Improving Resilience in Athletes

Improving Resilience in Athletes

How Quickly Do you Bounce Back from Athletic Disappointment?

Disappointment comes in all shapes and sizes for athletes, such as a loss, underperforming in a competition, reduced playing minutes, falling short of a personal best, or not making a cut for a championship meet.

Every athlete in all sports experiences their share of athletic disappointment. When you allow disappointment to fester inside, it stirs up negative emotions, lowers confidence, depletes your mental energy, and decreases your motivation.

You can think of disappointment as an over-stuffed suitcase. Carrying that weight around every time you go to practice, games, and competitions will wear you down. The more you think about a loss, mistake, missed shot, or falling short of a goal, the heavier the weight becomes, impeding athletic growth.

The key to handling disappointment is to unpack the event.

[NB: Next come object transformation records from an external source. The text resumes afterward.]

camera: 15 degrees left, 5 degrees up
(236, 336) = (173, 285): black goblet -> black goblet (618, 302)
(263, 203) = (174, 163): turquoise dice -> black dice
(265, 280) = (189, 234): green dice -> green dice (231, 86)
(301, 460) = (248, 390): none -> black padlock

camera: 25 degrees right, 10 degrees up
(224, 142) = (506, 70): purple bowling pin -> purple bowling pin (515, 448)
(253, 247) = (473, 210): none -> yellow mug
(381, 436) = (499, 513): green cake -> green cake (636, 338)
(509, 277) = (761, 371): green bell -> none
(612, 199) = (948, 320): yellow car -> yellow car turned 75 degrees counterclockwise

In other words, process what happened and what you can do differently in similar circumstances, then work on that aspect of your game so you are prepared for future competitive situations.

Handling disappointment is freeing and gives you the confidence, focus and motivation to take your game to the next level.

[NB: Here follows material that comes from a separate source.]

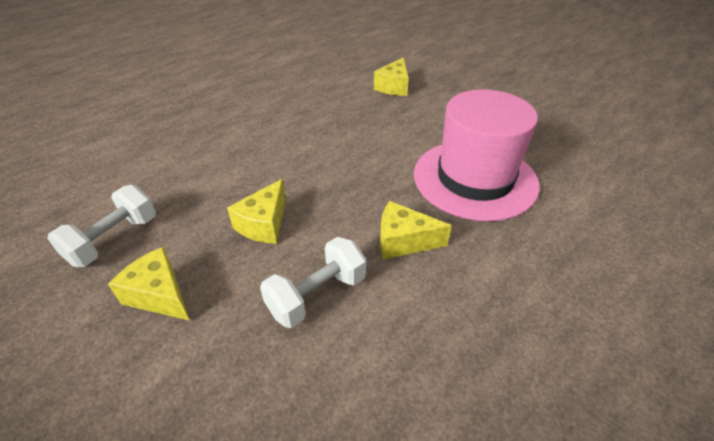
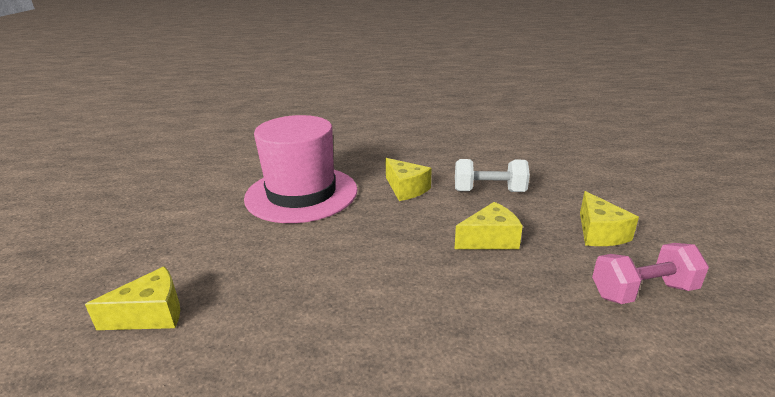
camera: 135 degrees left, 15 degrees down
(114, 240) = (642, 291): white dumbbell -> pink dumbbell

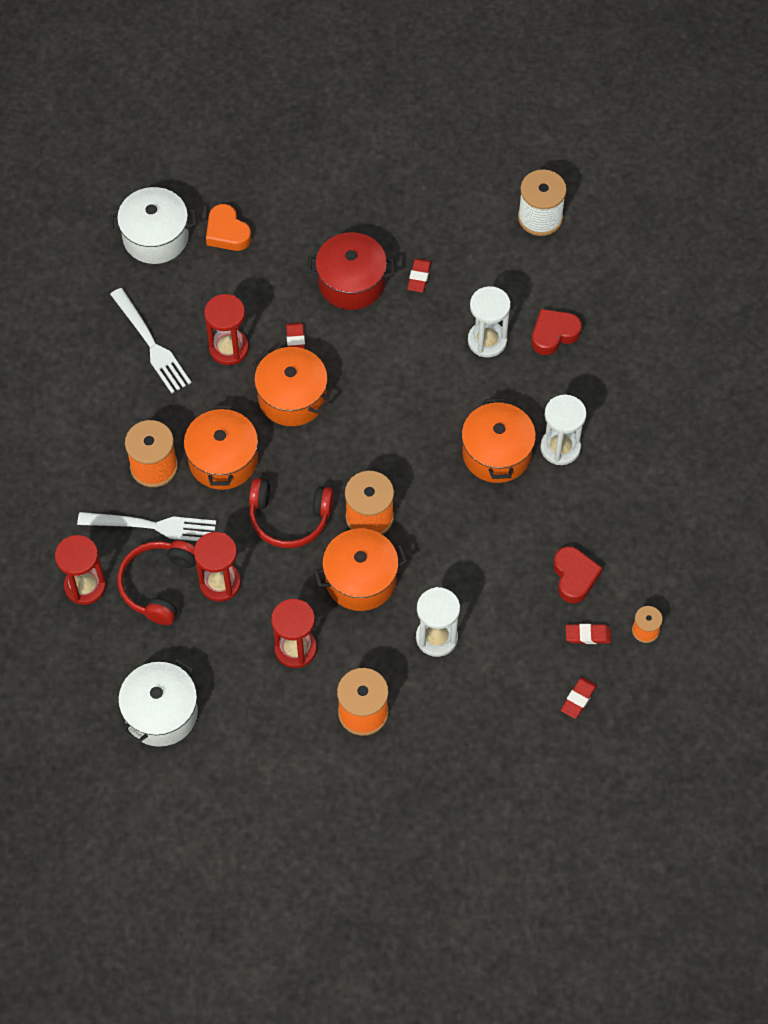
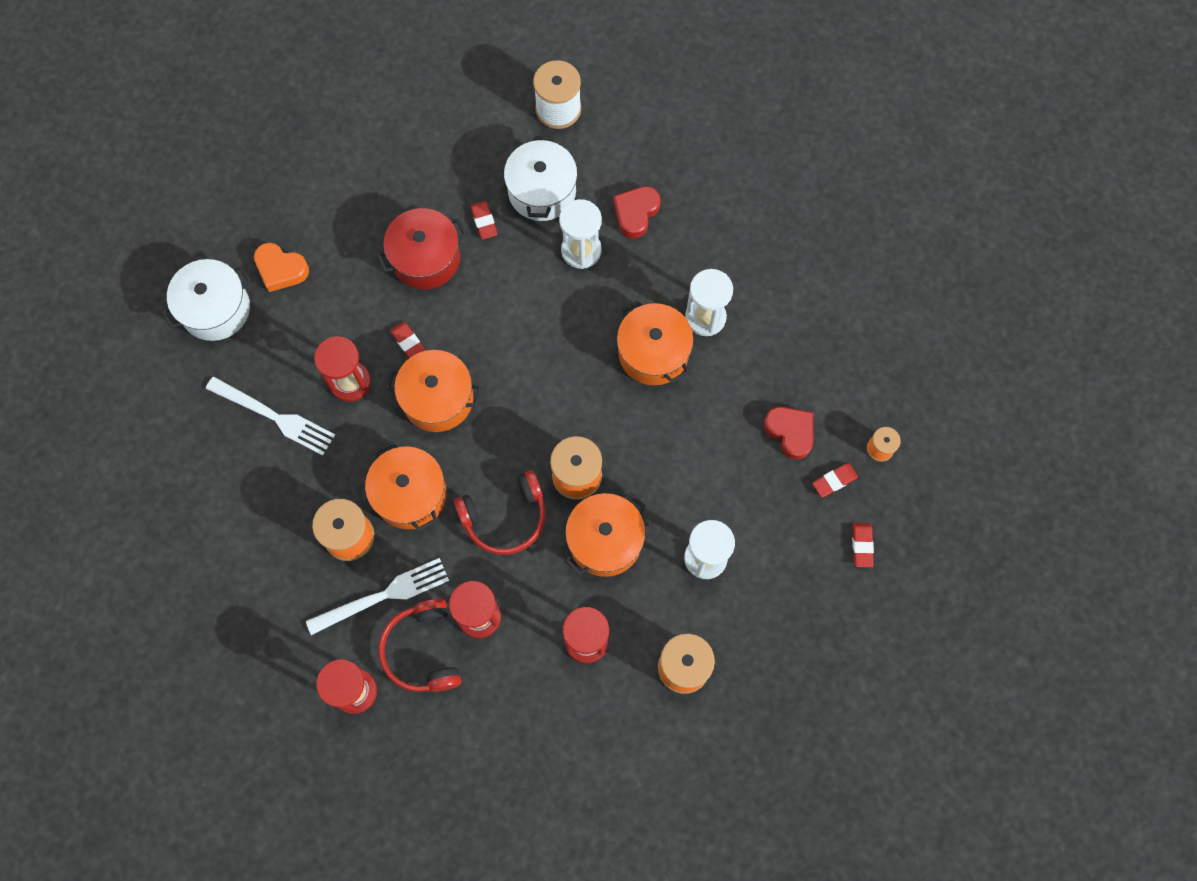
camera: 30 degrees left, 10 degrees up
(161, 713) = (501, 775): white pot -> white pot (542, 191)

Disappointment may hit you hard, but it doesn’t have to knock and hold you down. The commonality among all successful athletes is the ability to handle disappointment, learn from it, and improve because of it.

The United States women’s national team suffered its first loss in the coach Emma Hayes’ era when Japan defeated the U.S. soccer squad 2-1 to win the SheBelieves Cup title.

The USWNT had won the five previous SheBelieves Cup titles and were battling for their sixth in a row. In the end, the USWNT made costly mistakes, had too many turnovers and struggled to consistently finish when attacking.

After the game, Hayes talked about disappointment and the process of moving forward.

HAYES: “It’s OK to be disappointed. I told the players that. It’s really important to remember moments like this and the learnings that we take from it, and I look forward to the next opportunity we’re together to build on some of that progress and learn the most important things when you play a top-class opponent. I’d rather do that now than much later.”

As Hayes pointed out, setbacks are a part of the learning and improvement process and necessary for an individual or team to reach their potential.

Of course, a tough loss is disappointing, and feeling those emotions is normal.

However, at some point, you need to choose: Am I going to allow this loss or mistake to defeat me or will I take ownership of my part and use this experience to improve my game?

Disappointment is an opportunity in disguise, but you need to look for the lesson, then do the work to improve your game.

The key to getting over disappointment is to DO SOMETHING ABOUT IT.

Don’t react passively and allow disappointment to dominate your mindset. When you take an active approach to handling disappointment, a potential negative becomes a positive.